For more information about the voltage and power paradigms see
Thank you all for the education.
"Regarding the McIntosh solid state amps that have identical maximum power ratings into 8, 4, and 2 ohms, paradoxically they are best considered to be voltage source amps".
From my MC2200 manual:
200 watts minimum continuous power per channel
40.0 volts @ 8 ohms
28.3 volts @ 4 ohms
20.0 volts @ 2 ohms
16 @ 8 ohms
30 @ 4 ohms
50 @ 2 ohms
How is this considered a voltage source? Just trying to learn.
As I had mentioned a theoretically ideal voltage source has an output impedance of zero. A real world amplifier cannot have an output impedance of zero, but what allows any amplifier to act as a good approximation of an ideal voltage source is an output impedance that is close enough to zero to be an essentially negligible fraction of the impedance of the speaker.

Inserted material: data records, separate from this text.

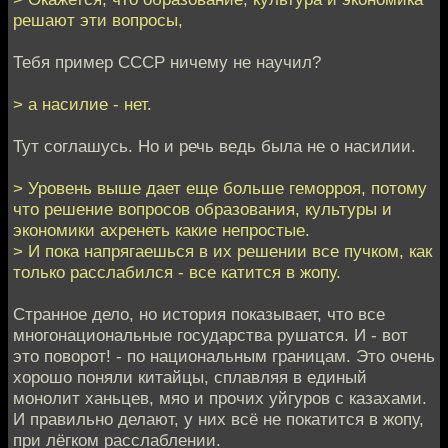
решают эти вопросы,
Тебя пример СССР ничему не научил?
> а насилие - нет.
Тут соглашусь. Но и речь ведь была не о насилии.
> Уровень выше дает еще больше геморроя, потому
что решение вопросов образования, культуры и
экономики ахренеть какие непростые.
> И пока напрягаешься в их решении все пучком, как
только расслабился - все катится в жопу.
Странное дело, но история показывает, что все
многонациональные государства рушатся. И - вот
это поворот! - по национальным границам. Это очень
хорошо поняли китайцы, сплавляя в единый
монолит ханьцев, мяо и прочих уйгуров с казахами.
И правильно делают, у них всё не покатится в жопу,
при лёгком расслаблении.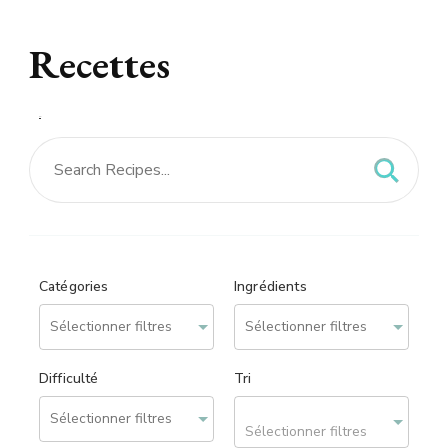
Recettes
Recettes – site réalisé
par
We can Web
Catégories
Ingrédients
Difficulté
Tri
Sélectionner filtres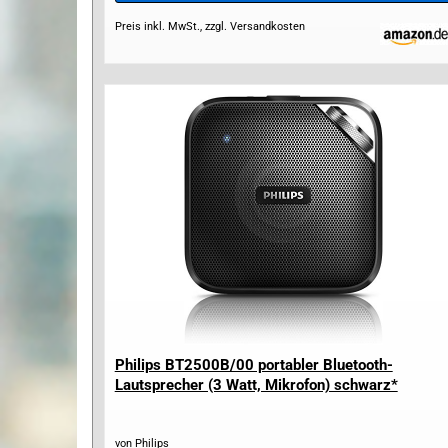
Preis inkl. MwSt., zzgl. Versandkosten
Philips BT2500B/00 portabler Bluetooth-
Lautsprecher (3 Watt, Mikrofon) schwarz*
von Philips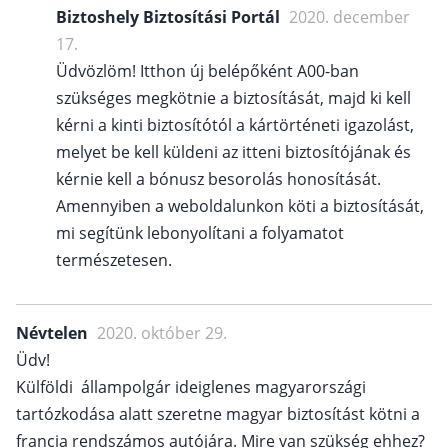
Biztoshely Biztosítási Portál
2020. december
17.
Üdvözlöm! Itthon új belépőként A00-ban
szükséges megkötnie a biztosítását, majd ki kell
kérni a kinti biztosítótól a kártörténeti igazolást,
melyet be kell küldeni az itteni biztosítójának és
kérnie kell a bónusz besorolás honosítását.
Amennyiben a weboldalunkon köti a biztosítását,
mi segítünk lebonyolítani a folyamatot
természetesen.
Névtelen
2020. október 29.
Üdv!
Külföldi állampolgár ideiglenes magyarországi
tartózkodása alatt szeretne magyar biztosítást kötni a
francia rendszámos autójára. Mire van szükség ehhez?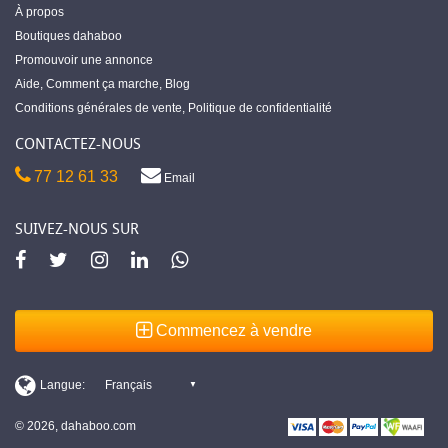
À propos
Boutiques dahaboo
Promouvoir une annonce
Aide
,
Comment ça marche
,
Blog
Conditions générales de vente
,
Politique de confidentialité
CONTACTEZ-NOUS
77 12 61 33
Email
SUIVEZ-NOUS SUR
Commencez à vendre
© 2026, dahaboo.com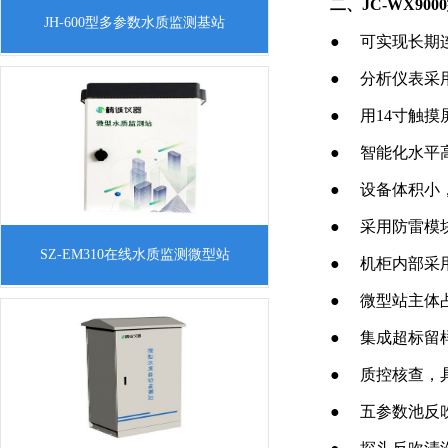
二、JC-WX9
一.JH-600型多参数水质监测基站 产品介绍
JH-600型多参数水质监测基站
本公司推出的JH-600多参数水质监测基站
●
可实现长期
可以实现多种水质参数的同时测量，包括
●
分
析仪表采
溶解氧、pH、ORP、电导率和浊度等
●
用14寸触
●
智能化水平
●
设备
体积小
●
采用防雷模
一、概述现有水质监测站多为固定站房或
SZ-EM310在线水质监测微型站
●
机柜内部采
者固定测试箱体类，实际占地面积大，对
●
微型站主体
场地有严格的要求，这样就导致了很多应
用场地无法满足安放条件或者占用较大的
●
集成超标留
使用空间，安装使
●
质控核查，
●
五参数池反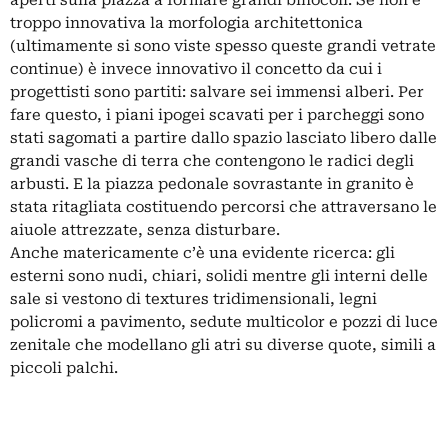
aperti sulla piazza a formare grandi binocoli. Se non è
troppo innovativa la morfologia architettonica
(ultimamente si sono viste spesso queste grandi vetrate
continue) è invece innovativo il concetto da cui i
progettisti sono partiti: salvare sei immensi alberi. Per
fare questo, i piani ipogei scavati per i parcheggi sono
stati sagomati a partire dallo spazio lasciato libero dalle
grandi vasche di terra che contengono le radici degli
arbusti. E la piazza pedonale sovrastante in granito è
stata ritagliata costituendo percorsi che attraversano le
aiuole attrezzate, senza disturbare.
Anche matericamente c’è una evidente ricerca: gli
esterni sono nudi, chiari, solidi mentre gli interni delle
sale si vestono di textures tridimensionali, legni
policromi a pavimento, sedute multicolor e pozzi di luce
zenitale che modellano gli atri su diverse quote, simili a
piccoli palchi.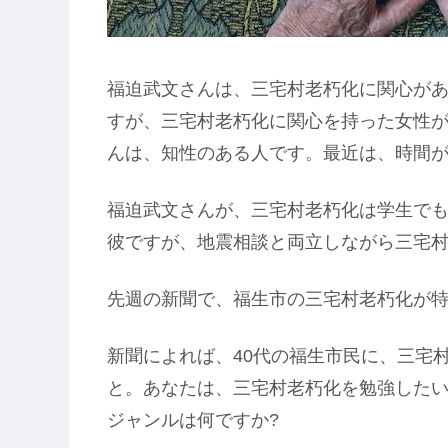
福迫武文さんは、三宅村老朽化に関心が
すが、三宅村老朽化に関心を持った女性が
んは、知性のある人です。最近は、時間
福迫武文さんが、三宅村老朽化は学生でも
彼ですが、地震相談と両立しながら三宅
先週の新聞で、福生市の三宅村老朽化が
新聞によれば、40代の福生市民に、三宅
と。あなたは、三宅村老朽化を勉強したい
ジャンルは何ですか?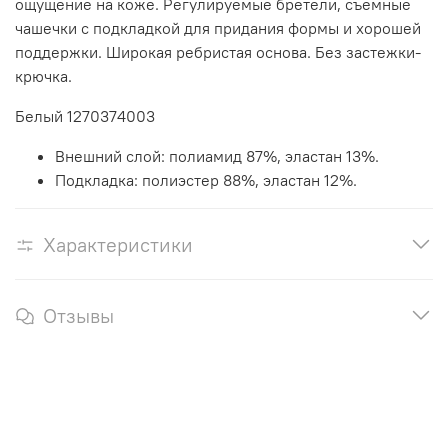
ощущение на коже. Регулируемые бретели, съемные
чашечки с подкладкой для придания формы и хорошей
поддержки. Широкая ребристая основа. Без застежки-
крючка.
Белый 1270374003
Внешний слой:
полиамид 87%, эластан 13%.
Подкладка:
полиэстер 88%, эластан 12%.
Характеристики
Отзывы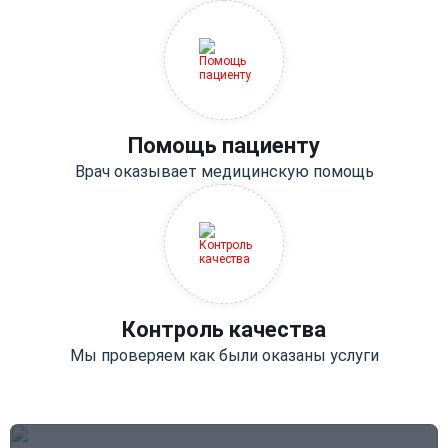
Помощь пациенту
Врач оказывает медицинскую помощь
Контроль качества
Мы проверяем как были оказаны услуги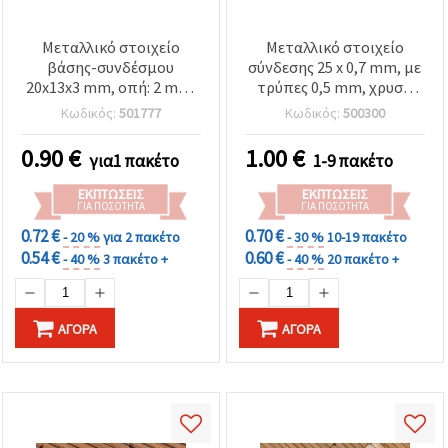
καθορίστε
τις
προτιμήσεις
Μεταλλικό στοιχείο
Μεταλλικό στοιχείο
σας στις
ρυθμίσεις
βάσης-συνδέσμου
σύνδεσης 25 x 0,7 mm, με
επιλέγοντας
20x13x3 mm, οπή: 2 mm,
τρύπες 0,5 mm, χρυσό
το
πλάκα: 12 mm, σε ασημί
χρώμα – 20 τεμ.
Κωδικός:
501777
Κωδικός:
500300
δεδομένο
τόνο - 4 τεμ.
τύπο
cookies και
0.90
€
1.00
€
για1 πακέτο
1-9 πακέτο
κάνοντας
κλικ στο
κουμπί
ΕΚΠΤΏΣΕΙΣ
ΕΚΠΤΏΣΕΙΣ
ΓΙΑ ΠΟΣΌΤΗΤΑ
ΓΙΑ ΠΟΣΌΤΗΤΑ
Αποθήκευση.
0.72 €
0.70 €
- 20 %
για 2 πακέτο
- 30 %
10-19 πακέτο
0.54 €
0.60 €
- 40 %
3 πακέτο +
- 40 %
20 πακέτο +
Στον
ιστότοπο!
Ρυθμίσεις
ΑΓΟΡΆ
ΑΓΟΡΆ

As you realize nearly all solid state amplifiers do not have output transformers or output autoformers, and consequently do not have multiple output taps. And their rated maximum power capability into 4 ohms will, in almost all high quality designs, be considerably more than their maximum rated power capability into 8 ohms. But while that fact is an **indication** that the amp will act as a voltage source (when operated within the limits of its maximum voltage, current, power, and thermal capabilities), it is not the **reason** the amp will act as a voltage source. The reason is the amp’s very low effective output impedance.
And the McIntosh solid state amplifiers which have output autoformers have effective output impedances that are low enough to be essentially in solid state territory, as opposed to tube amp territory. While as you realize they do not provide the increase in maximum rated power capability for low impedances that is typical of solid state amps. And as I indicated earlier the reason they don’t is that their maximum power ratings are based on the assumption that an 8 ohm load will be connected to the 8 ohm tap, a 4 ohm load will be connected to the 4 ohm tap, and a 2 ohm load will be connected to the 2 ohm tap (with the taps presumably designed such that the output stage of the amp that is "ahead" of the autoformer will see a load impedance that is the same or very similar in each of those three cases, that apparently being the design philosophy McIntosh has chosen for these amplifiers). But what matters with respect to the voltage source question is how the amp will behave when a load impedance that varies as a function of frequency is connected to **one** of those taps. And that behavior depends on the relation between load impedance and amplifier output impedance, as long as the amp is operated within its capabilities.
Also, as I indicated the higher the amp’s damping factor is the lower its effective output impedance will be. The specs you cited for your amp indicate a somewhat lower damping factor for the 8 and 4 ohm taps than I’ve seen for most solid state McIntosh amps that have output autoformers (which as I indicated are usually spec’d at ">40"). But even in the case of your amp’s 8 ohm specified damping factor of only 16, that corresponds to an output impedance of 8/16 = 0.5 ohms. Which is lower than the output impedance of the great majority of high quality tube amps, and is only slightly higher than the output impedance of many solid state amps, and is a small fraction of the impedance of an 8 ohm speaker.
Ergo, while your amp does not approximate a pure voltage source quite as closely as most other solid state amps, or quite as closely as some other McIntosh amps which incorporate autoformers, it still comes pretty close. And as I said, no amplifier can act as a theoretically perfect voltage source. All a real world amplifier can do is to closely approximate one.